One of the world’s biggest high-frequency traders has shelved plans for a $3bn (£1.8bn) float amid an FBI probe and a furore whipped up by bestselling financial author Michael Lewis’s exposé of the controversial practice.

Virtu Financial had planned to raise about $200m by listing shares in New York, valuing it at around $3bn. But the planned offering, due next week, has now been postponed following a welter of unfavourable publicity.

Mr Lewis’s Flash Boys: A Wall Street Revolt paints a damning picture of high-frequency trading. The book sold 130,000 copies in its first week in the US this month.

The reaction to Flash Boys and various investigations into high-frequency trading in the US by the FBI and New York attorney general, Eric Schneiderman, coincided with Virtu’s planned float. It had planned to market the float earlier this month but this is now reported to have been delayed indefinitely; Virtu was unavailable for comment. It is understood that the trader has not withdrawn the paperwork for the float, so it could be restarted when market conditions are more favourable.

Mr Schneiderman has subpoenaed six high-frequency trading firms including Chopper Trading and Tower Research Capital, and sent a letter to Virtu requesting information.

Concerns have been raised over HFT – when dealers trade in extremely high volumes and buy and sell shares in a millisecond using complex algorithms to profit from minute price discrepancies across markets. Mr Lewis, and opponents of the practice, claim the stock market has been “rigged” by tech-savvy insiders using supercomputers and high-speed networks, which allow them to buy stocks milliseconds in advance of investors who had made the original order, pushing up the price.

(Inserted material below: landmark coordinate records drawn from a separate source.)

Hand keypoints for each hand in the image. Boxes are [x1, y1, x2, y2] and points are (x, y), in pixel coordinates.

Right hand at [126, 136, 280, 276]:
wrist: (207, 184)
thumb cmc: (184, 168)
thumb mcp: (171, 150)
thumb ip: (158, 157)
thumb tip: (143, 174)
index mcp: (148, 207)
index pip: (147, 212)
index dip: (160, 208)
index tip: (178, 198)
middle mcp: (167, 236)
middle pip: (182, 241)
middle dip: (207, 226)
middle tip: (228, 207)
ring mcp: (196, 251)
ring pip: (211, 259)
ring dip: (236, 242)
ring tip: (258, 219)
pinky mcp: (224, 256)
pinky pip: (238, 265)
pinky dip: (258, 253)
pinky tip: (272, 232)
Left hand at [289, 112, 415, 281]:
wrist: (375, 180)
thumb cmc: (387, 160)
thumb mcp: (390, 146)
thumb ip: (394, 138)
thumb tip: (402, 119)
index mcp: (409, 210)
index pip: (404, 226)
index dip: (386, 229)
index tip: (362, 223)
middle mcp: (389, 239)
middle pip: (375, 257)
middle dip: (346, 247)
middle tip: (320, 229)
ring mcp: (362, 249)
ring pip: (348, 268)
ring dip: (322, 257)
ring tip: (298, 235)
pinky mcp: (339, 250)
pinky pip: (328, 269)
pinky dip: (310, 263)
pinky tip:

But supporters of high-speed dealing defend it as a way to introduce more liquidity into a stock market. Madison Avenue-based Virtu said it has “humble beginnings” in the New York Mercantile Exchange, where its founder Vincent “Vinnie” Viola began his career. Mr Viola was chairman of the Nymex between 2001 and 2004; he set up Virtu in 2008.

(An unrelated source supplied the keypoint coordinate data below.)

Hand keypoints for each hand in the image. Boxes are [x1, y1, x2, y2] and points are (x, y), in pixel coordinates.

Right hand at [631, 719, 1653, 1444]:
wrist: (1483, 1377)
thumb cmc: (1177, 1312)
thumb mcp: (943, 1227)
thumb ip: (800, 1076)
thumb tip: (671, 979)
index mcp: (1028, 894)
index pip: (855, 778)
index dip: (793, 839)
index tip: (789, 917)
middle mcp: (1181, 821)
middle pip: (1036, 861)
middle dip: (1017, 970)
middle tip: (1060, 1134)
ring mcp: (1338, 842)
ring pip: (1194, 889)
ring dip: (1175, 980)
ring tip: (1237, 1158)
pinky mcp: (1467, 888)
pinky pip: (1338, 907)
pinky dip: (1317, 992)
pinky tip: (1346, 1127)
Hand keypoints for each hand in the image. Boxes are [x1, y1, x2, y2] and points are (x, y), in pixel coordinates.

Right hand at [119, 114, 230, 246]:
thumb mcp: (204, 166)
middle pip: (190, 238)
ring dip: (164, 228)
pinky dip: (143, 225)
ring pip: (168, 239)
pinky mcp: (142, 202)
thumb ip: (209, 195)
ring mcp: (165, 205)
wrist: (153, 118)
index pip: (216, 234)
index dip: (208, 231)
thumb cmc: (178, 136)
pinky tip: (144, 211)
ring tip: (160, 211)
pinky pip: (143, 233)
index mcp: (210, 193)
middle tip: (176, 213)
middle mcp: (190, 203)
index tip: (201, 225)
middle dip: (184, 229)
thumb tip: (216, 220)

Virtu’s move comes after the European Union set out plans for stricter regulation of high-frequency trading earlier this week. Financial services commissioner Michel Barnier said the practice had benefits but “we need to make sure that it doesn’t cause instability”.

The new EU rules will force traders to have their algorithms tested and be subject to regulation, and the minimum increments in prices at which shares trade from becoming too small to prevent a race to the bottom, where trading platforms offer the smallest tick sizes to attract high-speed traders. Marketmakers who quote buy and sell prices for shares will also be obliged to remain in the market for a minimum period to ensure liquidity and prevent volatility.

However, proposals for a “minimum resting period” originally demanded by the EU – which would have required a share order to stay on an order book for 500 milliseconds and effectively kill off HFT – were dropped last year.